In December 2011 Chief Judge Catherine Perry of the Eastern District of Missouri ruled that a mandatory stay under the convention was not required because the claims did not relate to Renco’s Stock Transfer Agreement with Peru’s state-owned entity, so they were not referable to arbitration. The defendants appealed.

Judge Duane Benton authored the opinion, in Reid v. Doe Run Resources Corp., joined by Judge Michael Melloy and Judge Kristine Gerhard Baker of the Eastern District of Arkansas, who heard the case by designation.

Benton first addressed the removal issue, finding removal to have been proper. He relied on Fifth Circuit and Ninth Circuit rulings to find that the right to remove cases to federal court under the convention “is ‘substantially broader’ than that in the general removal statute. … Joining the Fifth and Ninth Circuits, this court holds that a case may be removed under [a section of the U.S. Code concerning such conventions] if the arbitration could conceivably affect the outcome of the case.”

Addressing the motion to stay the case, Benton first noted that the arbitration’s outcome could affect disputes in the case, including whether the pollution happened during the defendants’ ownership of the facility, whether it caused the children’s injuries and whether Peru is a party in the lawsuit: “While the children contend that the cases are completely independent and unrelated, either party could conceivably inject portions of the arbitration into this case. For example, if the arbitration panel found Renco completely liable for all environmental damage and injuries, the children could conceivably introduce that finding.”

Benton then agreed with the plaintiffs that the Eighth Circuit does not have jurisdiction over the discretionary-stay claim, which is not a final judgment, or an interlocutory order subject to appeal. He wrote that, for the Eighth Circuit to have jurisdiction over a pendant claim “the resolution of the direct claim must necessarily resolve the pendent claim … Here, the resolution of the mandatory-stay claim does not necessarily resolve the discretionary-stay claim.”

Benton then determined that the district court properly denied a mandatory stay because the issues in the case are not referable to arbitration. He wrote that a trier in this case “will decide only the theories pled in the complaint. … The factual allegation underlying this case is that the defendants negligently operated the facility. The factual allegation underlying the arbitration is breach of contract. … Courts frequently address indemnification in separate proceedings from those determining liability.” Even if Peru must step in and defend the claims, “that fact … does not preclude the children from continuing the case.”

The plaintiffs’ lawyer, Michael Wolff, counsel to Schlichter, Bogard & Denton in St. Louis, said his clients are pleased that the Eighth Circuit agreed the case is not subject to a stay pending the arbitration between the defendants and the government of Peru. But the plaintiffs are also a “bit dismayed” by the court’s expansive application of the jurisdictional statute, he said.
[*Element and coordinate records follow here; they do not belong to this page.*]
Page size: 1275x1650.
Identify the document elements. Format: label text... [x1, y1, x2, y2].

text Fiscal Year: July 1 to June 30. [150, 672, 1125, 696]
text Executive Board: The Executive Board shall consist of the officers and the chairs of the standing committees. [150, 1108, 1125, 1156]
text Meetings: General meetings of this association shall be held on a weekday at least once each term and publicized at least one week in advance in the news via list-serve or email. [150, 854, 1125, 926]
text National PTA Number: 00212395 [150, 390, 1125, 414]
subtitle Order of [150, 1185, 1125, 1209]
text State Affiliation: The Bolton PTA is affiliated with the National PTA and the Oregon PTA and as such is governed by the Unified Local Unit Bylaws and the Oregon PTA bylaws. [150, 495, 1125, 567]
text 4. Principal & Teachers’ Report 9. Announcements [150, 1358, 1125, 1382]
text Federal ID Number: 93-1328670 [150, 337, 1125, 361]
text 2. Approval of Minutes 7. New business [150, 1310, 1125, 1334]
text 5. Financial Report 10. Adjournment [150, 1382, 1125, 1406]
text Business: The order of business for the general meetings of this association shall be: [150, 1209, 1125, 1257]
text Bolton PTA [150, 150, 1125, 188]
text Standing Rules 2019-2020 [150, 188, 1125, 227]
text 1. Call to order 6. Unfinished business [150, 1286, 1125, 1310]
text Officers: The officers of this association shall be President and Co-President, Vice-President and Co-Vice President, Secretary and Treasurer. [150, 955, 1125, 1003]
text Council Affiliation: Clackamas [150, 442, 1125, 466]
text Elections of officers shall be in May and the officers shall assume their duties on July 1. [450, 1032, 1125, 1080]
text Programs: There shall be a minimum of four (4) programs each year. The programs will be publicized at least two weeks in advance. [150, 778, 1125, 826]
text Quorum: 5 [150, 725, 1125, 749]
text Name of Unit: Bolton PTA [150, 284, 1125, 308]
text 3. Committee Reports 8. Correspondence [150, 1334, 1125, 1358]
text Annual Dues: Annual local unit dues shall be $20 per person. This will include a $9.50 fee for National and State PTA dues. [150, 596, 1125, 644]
Although the ruling that the convention offers a broad right to remove cases to federal court could be a major issue in other cases, “in our case, we’re less worried about that. We’re mostly pleased just to be able to finally pursue our claims after all of these years of delays in the court,” Wolff said.

James Bennett of Dowd Bennett in St. Louis, who argued for the appellants, did not respond to a request for comment. Lewis, Rice & Fingersh, also of Saint Louis, also represented Doe Run. Williams Venker & Sanders of St. Louis represented D.R. Acquisition, another defendant.